DATASET EXTRACT below:

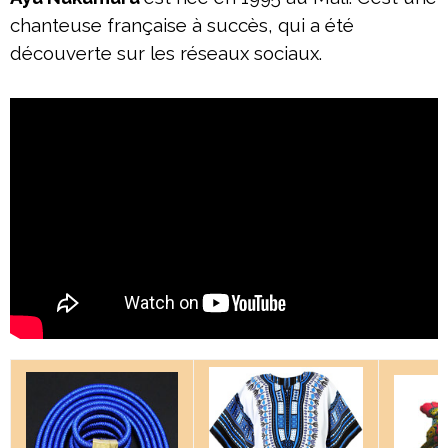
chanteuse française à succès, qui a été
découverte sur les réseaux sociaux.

End of DATASET EXTRACT.
DATASET EXTRACT below:

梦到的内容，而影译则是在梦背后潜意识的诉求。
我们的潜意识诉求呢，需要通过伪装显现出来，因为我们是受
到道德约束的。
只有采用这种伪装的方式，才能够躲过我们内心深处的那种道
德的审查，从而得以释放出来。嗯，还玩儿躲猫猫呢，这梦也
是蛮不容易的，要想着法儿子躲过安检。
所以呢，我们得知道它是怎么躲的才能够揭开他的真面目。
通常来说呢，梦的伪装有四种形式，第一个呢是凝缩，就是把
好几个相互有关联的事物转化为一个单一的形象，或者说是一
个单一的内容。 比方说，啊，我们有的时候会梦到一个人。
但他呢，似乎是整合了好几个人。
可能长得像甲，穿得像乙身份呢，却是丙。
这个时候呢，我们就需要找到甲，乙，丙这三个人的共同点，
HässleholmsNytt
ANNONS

End of DATASET EXTRACT.
DATASET EXTRACT below:

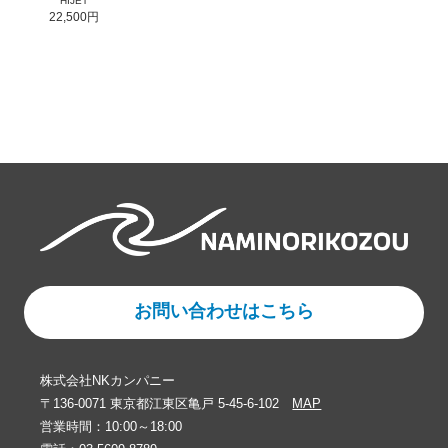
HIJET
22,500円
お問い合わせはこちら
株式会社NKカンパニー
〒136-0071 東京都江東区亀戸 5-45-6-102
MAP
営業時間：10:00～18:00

End of DATASET EXTRACT.

■ ABOUT THIS TASK: Of the entries above, repeat exactly the lines from the line with "chanteuse française à succès, qui a été" through the line with "découverte sur les réseaux sociaux.", both of them included.

■ SOLUTION TO THE EXERCISE:
chanteuse française à succès, qui a été
découverte sur les réseaux sociaux.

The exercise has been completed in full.